Bates nodded approvingly. “Number one cash crop in Washington, even with the B.C. bud coming down from Canada to compete. And even though selling marijuana is the same charge according to the law as selling crack-”
“The judges don’t come down as hard,” Romeo finished.
“Exactly. So now what?”
Romeo watched Antoine through his binoculars. The man shifted his stance and leaned against the stop sign.
“I say we get one more contact and then go arrest him.”
Bates nodded his head. “That,” he said, “is a good choice.”
They didn’t have to wait long. A Honda with two college age white males pulled up next to the stop sign and made a quick purchase. Romeo repeated the license plate back to himself and pulled out his notebook to write it down.
“Oh, shit,” Bates said while Romeo scrawled.
“What?”
“Shit,” Bates repeated.
Romeo brought his binoculars up to his face and found Antoine on the corner. A police car pulled up next to him and a young officer was out of the car. Wild Afro walked away from them and the officer waved his hands in that direction.
“No way has he been watching him,” Bates muttered. “There’s no vantage point.”

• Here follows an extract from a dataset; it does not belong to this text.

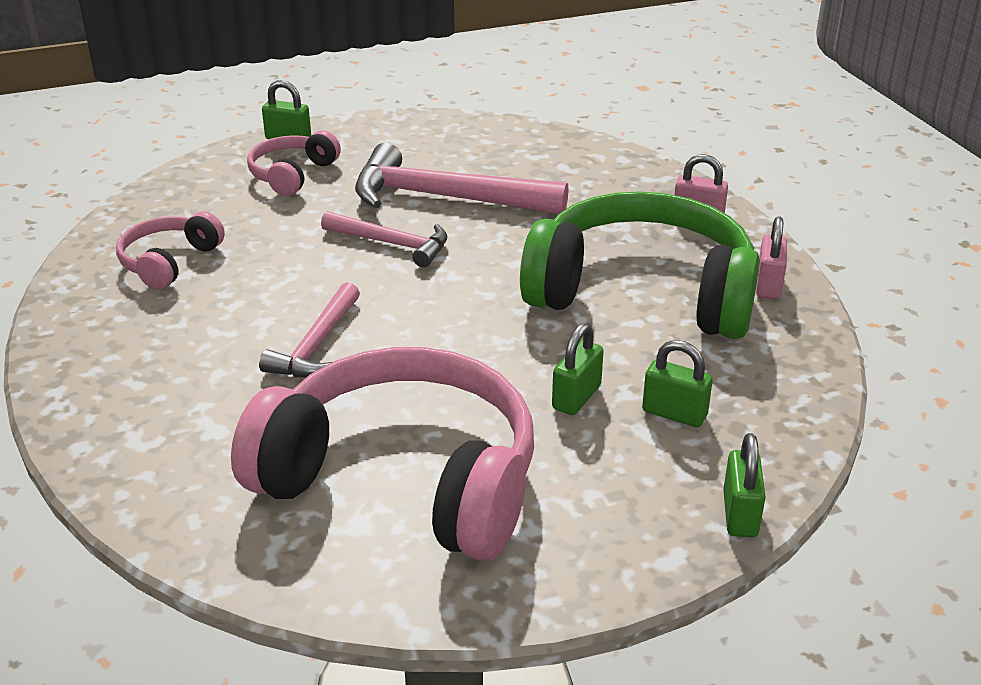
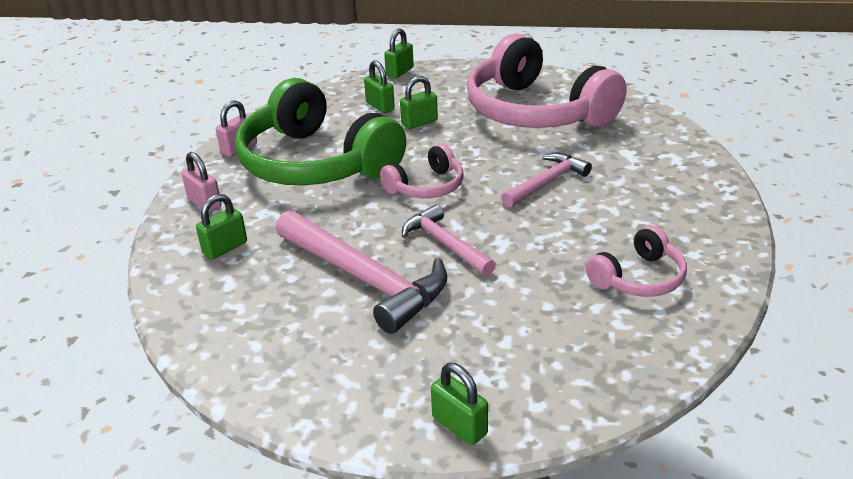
camera: 150 degrees left, 0 degrees up
(292, 174) = (485, 357): pink headphones -> pink headphones (427, 187)
(610, 188) = (225, 248): none -> green padlock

Romeo brought his glasses in tight on the officer. He recognized Lee Vickers from their platoon. He was pretty sure Vickers had barely a year on the job. Vickers gave up on Wild Afro and concentrated on Antoine. The black man eyed the officer coolly and slid his hands out of his pockets, holding them in plain view. Romeo imagined the conversation.
You got warrants, Antoine?
Nope.
You holding?
Nope.
What are you doing down here?
Just kickin’ it.
After a short exchange, he heard Vickers come over the air with a name check.

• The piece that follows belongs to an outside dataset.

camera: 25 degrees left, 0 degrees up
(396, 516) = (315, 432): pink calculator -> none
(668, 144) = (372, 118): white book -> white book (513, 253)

“You see that?” Bates asked him. “That’s the young bull, right there.” He shook his head in disgust. “He’s got nothing or he would’ve already put him in cuffs.”
“Should I radio him to hook him up for us?”
“Hold on,” Bates said. “Maybe he has warrants. I didn’t check.”
Romeo didn’t respond, but he knew that Bates had made a mistake. If Antoine was wanted and Bates hadn’t checked, they’d wasted a lot of time watching him when they could’ve been arresting him.
The dispatcher called Vickers on the air. When he answered, she told him Antoine was not currently wanted.